Ensuring continuity of care for discharged patients is a challenge for both small and large hospitalist practices, but it’s key. Dr. Gorman noted that IPC studies have found that up to 26 percent of patients have issues requiring follow-up after discharge, and that 38 percent have multiple issues.

Certain administrative “interventions” can help bridge that care-continuity gap, the presenters said. IPC uses specially trained patient care representatives, supported by nurses as needed, to make sure that patients receive a follow-up call to identify potential problems during the transition period. That call, placed within one to three days of discharge, focuses on medications, follow-up care access, and symptom deterioration or development of new symptoms.

Dr.
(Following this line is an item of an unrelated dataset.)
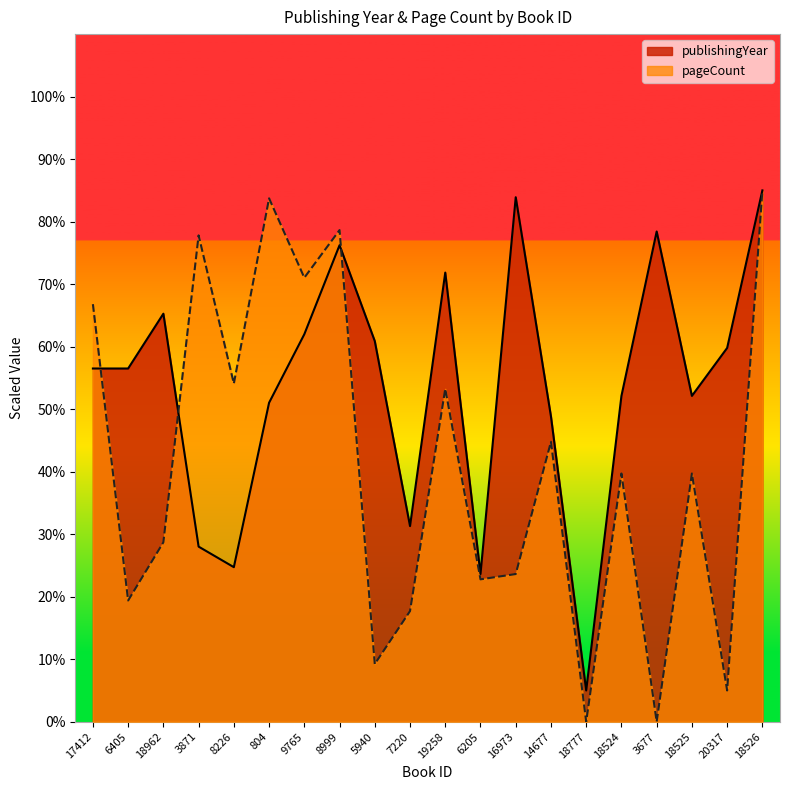

Reading right to left, list all the values displayed in this chart.

publishingYear: 85.0	59.8	52.1	78.4	52.1	5.0	48.8	83.9	23.6	71.8	31.3	60.9	76.2	62.0	51.0	24.7	28.0	65.3	56.5	56.5
pageCount: 85.0	5.0	39.7	0.0	39.7	0.0	44.8	23.6	22.8	53.3	17.7	9.2	78.7	71.0	83.7	54.1	77.8	28.7	19.4	66.8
Gorman urged hospitalist practices to develop at least a simple post-discharge algorithm “with triggers for key questions “for those follow-up calls. When patient advocacy is needed, as in situations in which patients are informed by their physician’s office that no appointment slots are available for several weeks, IPC physicians or staff intervene.

“It sounds complicated, but there are things that can be done, even in a small group,” Dr. Gorman said. “The main point is to figure out who will make that call. It doesn’t necessarily need to be a nurse, just someone who has some health care experience and who knows what constitutes an emergency.”

Bonnie Darves is a freelance writer specializing in health care. She is based in Lake Oswego, Ore.

What’s wrong with discharge summaries?

In a literature review of articles examining discharge instructions, a task force uncovered some of the problems in how inpatient physicians communicate with their outpatient colleagues. While the following information applies to all hospital-based physicians, not just hospitalists, it illustrates how the hand off from hospitalist to primary care physician can go wrong.

  • Discharge summaries don’t reach the primary care physician in up to 25% of cases.
  • Half or more of discharged patients contacted their primary care physician before the physician received any discharge information, including notification that the patient had been hospitalized.
  • Only 17 percent of primary care physicians reported receiving notification from hospitalists before their patients were discharged.
  • Incomplete or delayed information arrival prevented optimal outpatient management in an estimated 10 percent to 15 percent of cases.